**GIVEN TEXT:**
================================
Faced with a choice between her harsh farming life and the world of books and learning, Chris Guthrie eventually decides to remain in her rural community, bound by her love of the land, and the croft set in its 'parks' on the Howe. The story returns, again and again, to the early inhabitants who left the standing stones. Grassic Gibbon paints these people, not as warring savages, but as peaceful adventurers. The First World War with its futile brutality is the real de-humaniser.
Chris is now a widowed single mother: her farm, and the surrounding land, is altered beyond recognition - trees torn down, and people displaced. But the novel describes a way of life which is in decline, as John Guthrie said, 'We'll be the last of those who wring a living from the land with our bare hands'.
Chris adapts to her new world, displaying an intuitive strength which, like the land she loves, endures despite everything. 'Sunset Song' is a testament to Scotland's rural past, to the world of crofters and tradition which was destroyed in the First World War, and hence the title of the novel.
================================
**GIVEN DATA:**
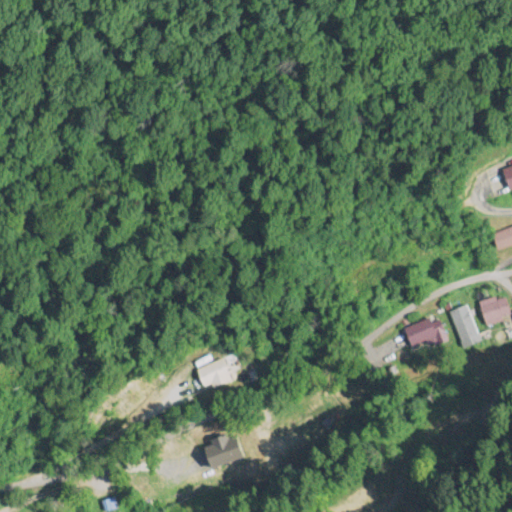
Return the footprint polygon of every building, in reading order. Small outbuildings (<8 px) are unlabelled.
[(511,248),(511,229),(496,236),(503,252),(511,248)] [(511,315),(505,296),(480,305),(488,327),(511,318),(511,315)] [(462,344),(480,337),(467,306),(450,314),(462,344)] [(449,341),(443,321),(433,324),(432,321),(406,329),(413,352),(449,341)] [(199,372),(207,389),(232,377),(224,359),(199,372)] [(276,431),(279,439),(316,426),(312,417),(276,431)] [(406,490),(400,486),(387,503),(394,507),(406,490)]
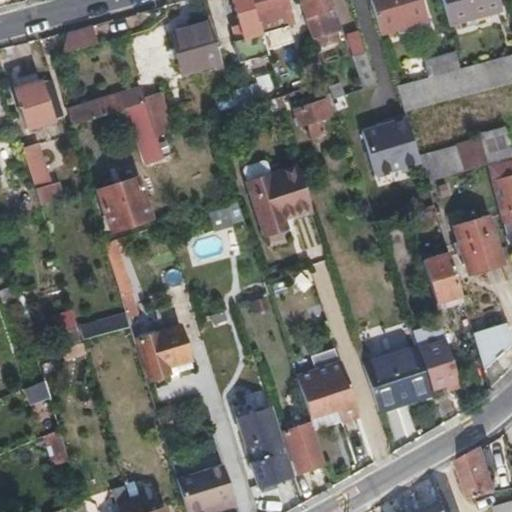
================================
**WHAT IS EXPECTED:** In the passage on the novel Sunset Song, what is named as the real de-humaniser?

**OUTPUT:** The First World War, with its futile brutality.